** start of Text to read **
# Scott CR1 SL Limited Build



## johnnymossville (Jul 30, 2008)

Well, I finished building up my new (2007 Frame) Scott CR1 SL Limited a few weeks ago and have about 500 miles on her so far. What a great bike! Fast, comfortable and understated looking. It'll be my primary race bike for 2009. I wanted to tell you guys I've been lurking on this forum for awhile, and it was pretty helpful in my decision to give the Scott a try. Here's the build list.

* 2007 Scott CR1 SL Limited Frame and Fork 56cm
* Shimano Dura-Ace 7850 SL Scandium Tubeless Clincher Wheels
* FSA SL-K Light Hollow Carbon Crankset and Bottom Bracket
* SRAM 2009 Rival Double-Tap Shifters/Brake Levers, Fr/Rr Derailleurs
* SRAM Red Cassette
* SRAM PC-1090R Chain
* Selle Italia Thoork Saddle
* 3T Doric Team Seatpost
* 3T ARX Team Stem
* FSA Energy T Bar
* Speedplay Zero Pedals 
* Campagnolo Record Skeleton Brakes
* Ritchey WCS Carbon Drop-In Headset
* Hutchinson Fusion 2 Tubeless Tires
* Forte Carbon Waterbottle Cages
* Fizik Bar Tape
* Polar CS200 Computer
* SRAM brake and derailleur cables

Thanks for looking,
John


----------



## GerryR (Sep 3, 2008)
** end of Text to read **
** start of Dataset content **
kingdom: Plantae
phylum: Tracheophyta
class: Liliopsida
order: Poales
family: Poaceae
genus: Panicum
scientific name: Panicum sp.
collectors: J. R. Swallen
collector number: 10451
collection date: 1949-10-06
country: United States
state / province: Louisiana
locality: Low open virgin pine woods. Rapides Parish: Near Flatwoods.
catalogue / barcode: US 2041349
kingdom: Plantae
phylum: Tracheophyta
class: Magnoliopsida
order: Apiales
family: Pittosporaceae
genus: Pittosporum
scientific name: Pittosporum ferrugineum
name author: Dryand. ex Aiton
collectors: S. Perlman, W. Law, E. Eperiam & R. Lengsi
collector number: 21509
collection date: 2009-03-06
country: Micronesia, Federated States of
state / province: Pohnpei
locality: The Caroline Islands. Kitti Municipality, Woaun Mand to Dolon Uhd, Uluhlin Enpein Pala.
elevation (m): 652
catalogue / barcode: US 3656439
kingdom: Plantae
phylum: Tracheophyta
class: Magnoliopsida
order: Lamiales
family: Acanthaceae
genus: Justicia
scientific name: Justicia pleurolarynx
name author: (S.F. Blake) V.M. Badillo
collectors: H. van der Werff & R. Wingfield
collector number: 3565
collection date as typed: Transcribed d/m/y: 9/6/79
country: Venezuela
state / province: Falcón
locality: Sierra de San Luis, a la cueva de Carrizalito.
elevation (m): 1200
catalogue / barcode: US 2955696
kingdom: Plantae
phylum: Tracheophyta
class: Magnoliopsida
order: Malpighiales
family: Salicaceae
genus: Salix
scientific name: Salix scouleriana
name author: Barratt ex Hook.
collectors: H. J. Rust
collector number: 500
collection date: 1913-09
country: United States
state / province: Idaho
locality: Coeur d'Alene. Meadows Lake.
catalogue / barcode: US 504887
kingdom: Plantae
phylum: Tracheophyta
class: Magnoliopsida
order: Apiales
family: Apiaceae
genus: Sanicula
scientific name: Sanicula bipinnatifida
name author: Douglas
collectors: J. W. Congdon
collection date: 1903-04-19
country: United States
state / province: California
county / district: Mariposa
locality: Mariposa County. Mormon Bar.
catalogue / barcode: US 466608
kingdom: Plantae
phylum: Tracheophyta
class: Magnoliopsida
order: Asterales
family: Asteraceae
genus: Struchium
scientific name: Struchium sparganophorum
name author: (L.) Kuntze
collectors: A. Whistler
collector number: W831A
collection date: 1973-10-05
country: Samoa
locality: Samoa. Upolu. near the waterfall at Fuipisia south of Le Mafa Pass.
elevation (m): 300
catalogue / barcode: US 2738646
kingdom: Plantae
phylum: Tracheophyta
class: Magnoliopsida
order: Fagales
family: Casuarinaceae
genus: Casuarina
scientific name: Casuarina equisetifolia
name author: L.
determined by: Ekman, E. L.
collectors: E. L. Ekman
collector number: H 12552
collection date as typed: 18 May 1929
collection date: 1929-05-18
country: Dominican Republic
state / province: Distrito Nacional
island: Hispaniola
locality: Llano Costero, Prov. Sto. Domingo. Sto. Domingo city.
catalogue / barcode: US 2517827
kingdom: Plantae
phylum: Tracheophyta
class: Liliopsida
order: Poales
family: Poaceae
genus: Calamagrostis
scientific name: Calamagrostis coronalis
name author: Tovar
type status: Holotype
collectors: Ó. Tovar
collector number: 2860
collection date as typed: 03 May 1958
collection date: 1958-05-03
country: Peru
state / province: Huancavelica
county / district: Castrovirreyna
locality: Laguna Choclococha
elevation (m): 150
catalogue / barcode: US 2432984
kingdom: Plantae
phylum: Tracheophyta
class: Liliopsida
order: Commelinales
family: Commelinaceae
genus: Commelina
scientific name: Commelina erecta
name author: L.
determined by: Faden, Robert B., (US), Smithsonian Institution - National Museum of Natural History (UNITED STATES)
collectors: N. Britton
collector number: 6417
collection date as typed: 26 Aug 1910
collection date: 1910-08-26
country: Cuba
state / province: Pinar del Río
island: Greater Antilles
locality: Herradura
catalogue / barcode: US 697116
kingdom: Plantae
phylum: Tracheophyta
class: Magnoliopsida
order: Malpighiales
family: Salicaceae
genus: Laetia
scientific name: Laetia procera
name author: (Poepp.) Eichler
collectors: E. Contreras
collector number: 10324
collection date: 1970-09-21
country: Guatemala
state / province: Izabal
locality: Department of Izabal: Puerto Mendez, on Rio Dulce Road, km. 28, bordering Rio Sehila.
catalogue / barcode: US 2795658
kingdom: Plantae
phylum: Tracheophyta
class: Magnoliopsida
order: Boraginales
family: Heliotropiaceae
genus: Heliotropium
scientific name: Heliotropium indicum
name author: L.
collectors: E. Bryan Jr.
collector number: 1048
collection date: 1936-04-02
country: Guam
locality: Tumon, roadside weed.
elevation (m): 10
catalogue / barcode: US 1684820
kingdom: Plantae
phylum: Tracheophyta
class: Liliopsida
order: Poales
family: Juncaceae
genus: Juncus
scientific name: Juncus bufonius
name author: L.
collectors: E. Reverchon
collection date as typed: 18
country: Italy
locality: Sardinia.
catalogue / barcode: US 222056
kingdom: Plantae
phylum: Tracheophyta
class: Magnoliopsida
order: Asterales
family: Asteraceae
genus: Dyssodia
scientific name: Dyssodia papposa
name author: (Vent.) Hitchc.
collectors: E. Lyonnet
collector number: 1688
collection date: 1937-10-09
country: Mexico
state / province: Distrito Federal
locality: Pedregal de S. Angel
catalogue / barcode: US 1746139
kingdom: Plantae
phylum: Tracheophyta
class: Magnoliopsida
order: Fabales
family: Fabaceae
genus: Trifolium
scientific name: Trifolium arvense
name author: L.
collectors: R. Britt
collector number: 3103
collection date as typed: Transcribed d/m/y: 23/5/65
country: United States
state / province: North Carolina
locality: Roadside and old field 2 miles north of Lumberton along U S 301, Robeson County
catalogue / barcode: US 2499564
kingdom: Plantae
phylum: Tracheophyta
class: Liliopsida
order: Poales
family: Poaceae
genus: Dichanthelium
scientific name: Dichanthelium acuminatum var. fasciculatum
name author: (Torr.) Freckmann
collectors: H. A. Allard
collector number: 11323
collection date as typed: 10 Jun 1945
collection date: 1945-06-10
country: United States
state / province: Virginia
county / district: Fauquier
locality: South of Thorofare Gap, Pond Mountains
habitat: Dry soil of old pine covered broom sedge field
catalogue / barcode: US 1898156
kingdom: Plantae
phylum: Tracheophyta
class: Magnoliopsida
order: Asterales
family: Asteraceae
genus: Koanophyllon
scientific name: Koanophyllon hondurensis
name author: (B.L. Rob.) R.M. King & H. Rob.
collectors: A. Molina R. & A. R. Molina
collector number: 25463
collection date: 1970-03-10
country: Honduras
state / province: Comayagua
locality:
** end of Dataset content **
### Exercise tasks
- A) In the forum thread about the Scott CR1 SL Limited build, which tires are on the bike?
- B) Write the next part of the forum thread about the Scott CR1 SL Limited build, starting with GerryR's post.
The items have no connection to the forum thread about the Scott CR1 build.

### Task-by-task outputs
- A) Hutchinson Fusion 2 Tubeless Tires.

- B)
It's a beauty. These are great bikes.


----------



## sevencycle (Apr 23, 2006)

Need a Aluminum / Ultegra for *"my primary race bike for 2009"*. I love my CR1 but they dont take crash's well.


----------



## CarbonFrame (Feb 5, 2005)

*Its a thing of Beauty!*

Nicely Done!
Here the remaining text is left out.